Will make me sleep again: and then, in dreaming,

the clouds me thought would open and show riches

Ready to drop upon me, that, when I waked,

I cried to dream again"

This passage uses alliteration to create a peaceful, kinder side to Caliban as he explains that the mystical island is nothing to be afraid of, he almost speaks with love and shows a more positive side to his personality.

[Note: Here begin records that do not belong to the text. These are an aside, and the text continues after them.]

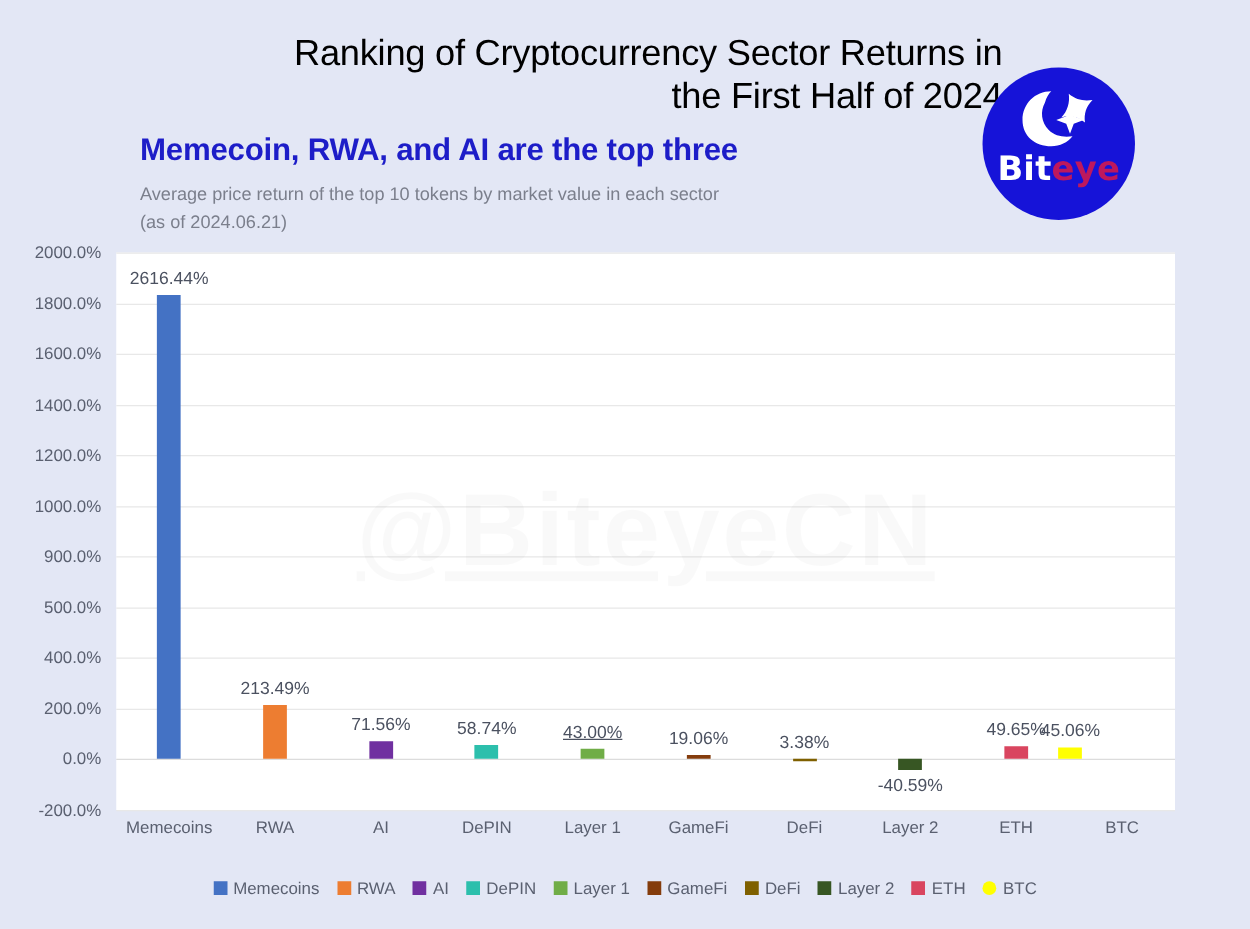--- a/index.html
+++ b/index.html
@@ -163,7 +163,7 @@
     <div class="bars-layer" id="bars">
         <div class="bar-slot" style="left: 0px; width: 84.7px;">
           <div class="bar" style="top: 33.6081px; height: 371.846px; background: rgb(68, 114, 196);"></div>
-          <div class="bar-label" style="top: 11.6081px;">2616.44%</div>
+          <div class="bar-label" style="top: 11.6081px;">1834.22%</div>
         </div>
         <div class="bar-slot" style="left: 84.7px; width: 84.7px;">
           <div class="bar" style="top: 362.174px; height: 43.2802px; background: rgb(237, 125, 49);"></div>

Here we see that Caliban has a very close connection to the island. He is a native to the island. This is an ennobling monologue because it shows a deep understanding of the magic and mystery of the island. Caliban is being noble rather than acting like a servant monster. Because of this speech, Caliban becomes a more sympathetic character. His home has been taken away from him and he is ruled by an unkind master. Caliban's description of the beauty of his dreams reveals a human side that is in contrast with his brutal descriptions of Prospero's murder. We can see that Caliban is more than a monster of the island, and his personality is more complex

Act 3 Scene 2 shows Caliban's vicious, murderous, beast like personality and his more subtle, loving affection for his Island. In this passage we can almost feel sorry for Caliban as he is a prisoner on his own Island and has to do what Prospero tells him to.Caliban changes his language thought the scene to suit his needs. Sometimes he plays the monster, sometimes he is sycophantic and in rare moments he is shown as being loving and affectionate.